Gerido pela Fundação Florestal, o edital busca mitigar os riscos de perda de habitat da araucária, previstos para ocorrer até 2070 devido às mudanças climáticas e à extração ilegal. O foco é a integração entre a proteção ambiental e a geração de renda por meio da cadeia produtiva do pinhão.

Bioeconomia

O PSA Araucária incentiva a bioeconomia ao remunerar produtores que se comprometem com o plantio de mudas, a conservação de árvores remanescentes, a restauração de Áreas de Preservação Permanente (APP) e a implantação de pomares. Diferente do corte da madeira, que possui restrições severas, a coleta do pinhão é estimulada como uso sustentável da floresta.

Em Cunha, a atividade é tradicional e econômica. Segundo as informações, entre 2023 e 2025, produtores locais coletaram mais de 1.100 toneladas de sementes, com uma estimativa de colheita superior a 368 toneladas para o ano de 2026. O programa visa profissionalizar essa cadeia, combatendo a escassez de mão de obra e o envelhecimento das árvores existentes através do estímulo a novos plantios e técnicas de manejo.

Território

O projeto-piloto será estabelecido na Zona de Amortecimento do Parque Estadual da Serra do Mar - Núcleo Cunha. A escolha do território justifica-se pela densidade da espécie na região e pela viabilidade logística e operacional para o fortalecimento da cadeia socioprodutiva.

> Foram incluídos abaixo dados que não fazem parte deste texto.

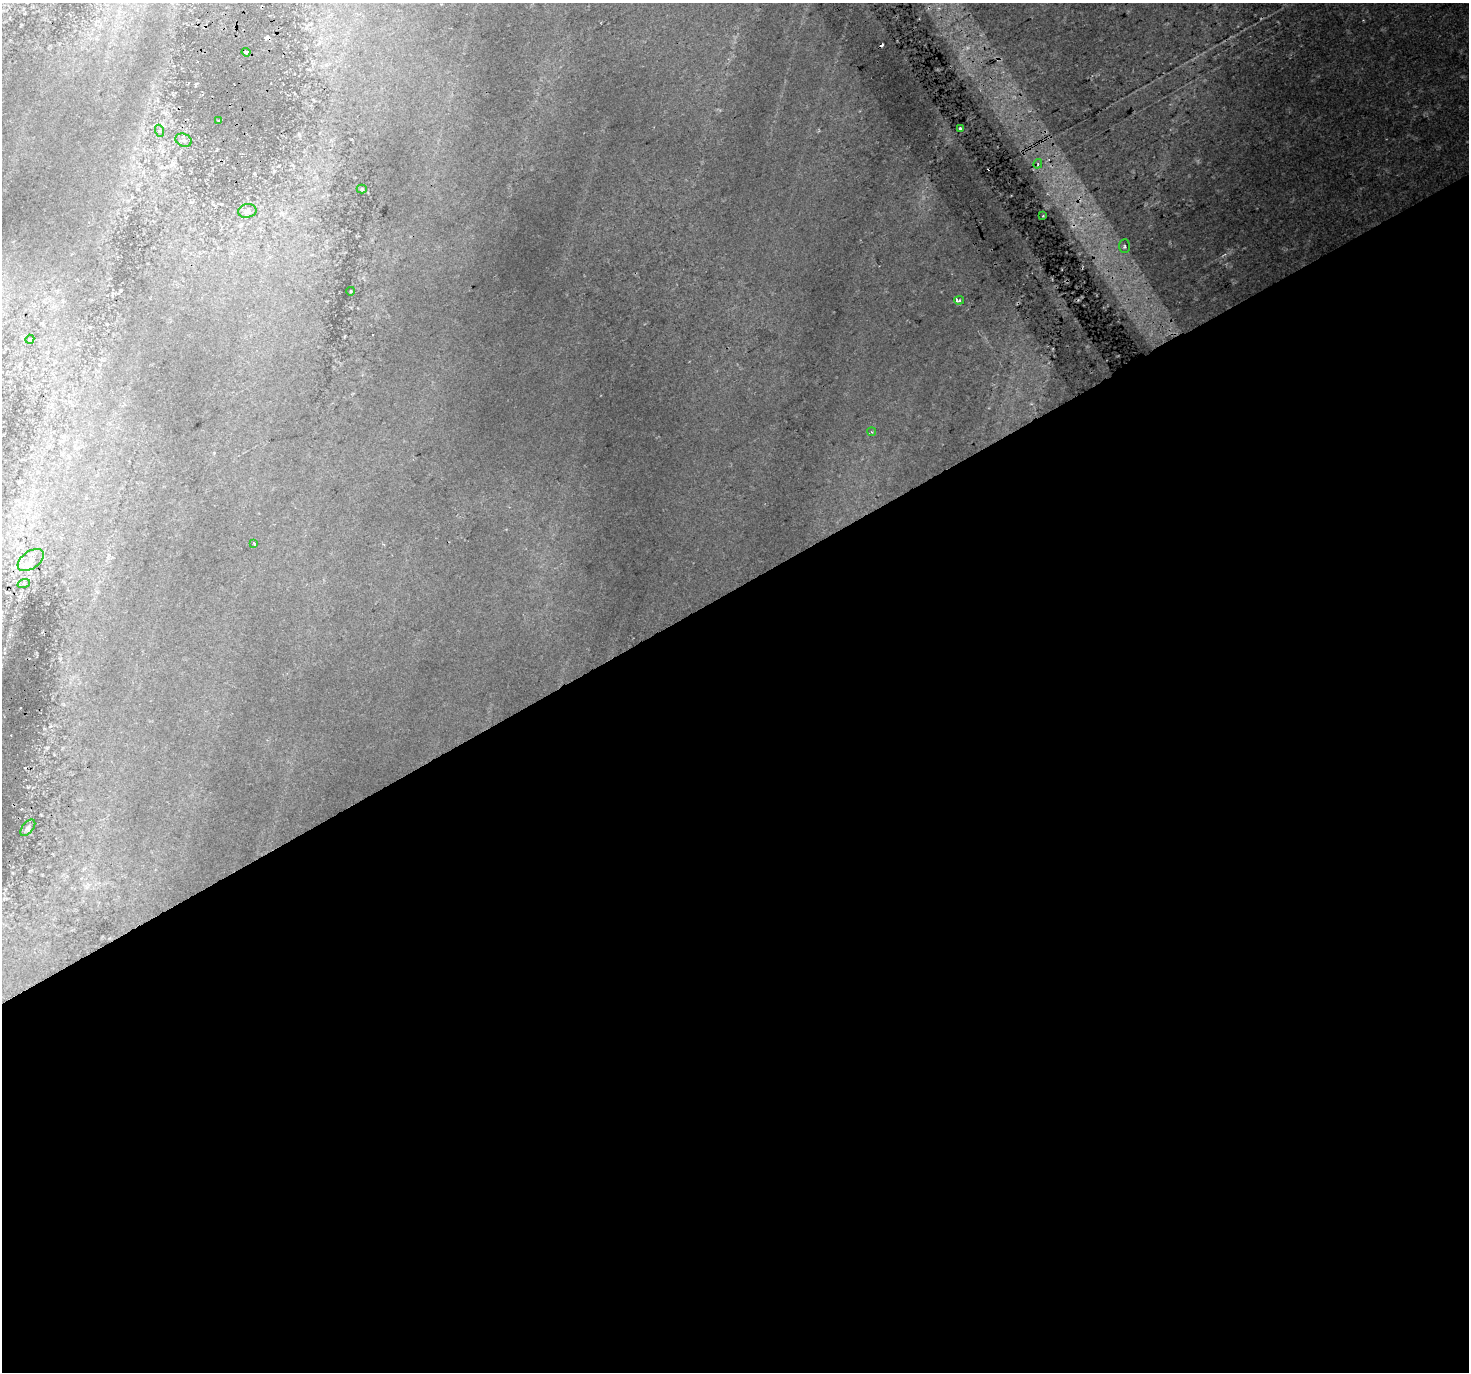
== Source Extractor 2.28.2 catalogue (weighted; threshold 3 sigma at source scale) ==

A iniciativa está inserida no programa Pró-Araucária, estruturado em 2025 pela Fundação Florestal. Este programa baseia-se em seis eixos: restauração ecológica, fortalecimento da cadeia produtiva, capacitação técnica para manejo sustentável, certificação e rastreabilidade de produtos, valorização do conhecimento tradicional e incentivo à pesquisa e educação ambiental.

Participação

Para acessar os recursos, os produtores rurais devem apresentar documentação que inclui o Cadastro Ambiental Rural (CAR), comprovante de vínculo com o imóvel, conta no Banco do Brasil e inscrição na Agricultura Familiar (CAF), se houver. As organizações devem comprovar existência jurídica e atuação direta no setor.

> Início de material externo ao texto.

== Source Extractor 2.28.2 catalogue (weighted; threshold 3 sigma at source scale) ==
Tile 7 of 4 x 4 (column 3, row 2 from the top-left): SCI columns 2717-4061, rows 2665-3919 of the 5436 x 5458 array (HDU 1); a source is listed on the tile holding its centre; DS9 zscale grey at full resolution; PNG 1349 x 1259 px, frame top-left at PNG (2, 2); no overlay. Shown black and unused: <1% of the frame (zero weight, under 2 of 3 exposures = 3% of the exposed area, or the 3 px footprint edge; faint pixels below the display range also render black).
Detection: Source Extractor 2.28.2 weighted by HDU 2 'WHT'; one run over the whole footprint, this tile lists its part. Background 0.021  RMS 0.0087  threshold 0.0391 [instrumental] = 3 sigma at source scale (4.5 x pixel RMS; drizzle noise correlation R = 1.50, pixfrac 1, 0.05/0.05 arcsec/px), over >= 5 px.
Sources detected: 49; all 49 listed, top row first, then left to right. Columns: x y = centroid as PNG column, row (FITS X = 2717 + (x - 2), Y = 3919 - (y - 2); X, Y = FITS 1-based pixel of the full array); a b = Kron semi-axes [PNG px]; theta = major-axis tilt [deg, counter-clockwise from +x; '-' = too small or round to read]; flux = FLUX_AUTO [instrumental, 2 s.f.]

O programa também aproveita a flexibilização normativa de 2023, que permitiu a São Paulo ser o primeiro estado a autorizar a coleta de pinhão antes de 15 de abril, data que historicamente restringia o início da safra. Tal medida visa aumentar a competitividade do produtor paulista e garantir o aproveitamento total das sementes.

Liderança

De acordo com as informações, com o lançamento do PSA Araucária, o estado de São Paulo consolida sua posição como líder nacional em programas de Pagamento por Serviços Ambientais. Atualmente, o governo paulista gerencia 61 grupos de PSAs, beneficiando cerca de 1,4 mil famílias. Entre os programas ativos estão o PSA Mar Sem Lixo, focado na retirada de resíduos marinhos por pescadores; o PSA Juçara, voltado à preservação da palmeira-juçara; o PSA Guardiões das Florestas e o PSA Refloresta, que visam o aumento da cobertura vegetal no território estadual.

O PSA Araucária soma-se a esse portfólio como uma ferramenta de política pública que transforma a conservação da biodiversidade em um ativo econômico viável para comunidades rurais, garantindo a permanência da espécie na Mata Atlântica e a sustentabilidade financeira das regiões produtoras.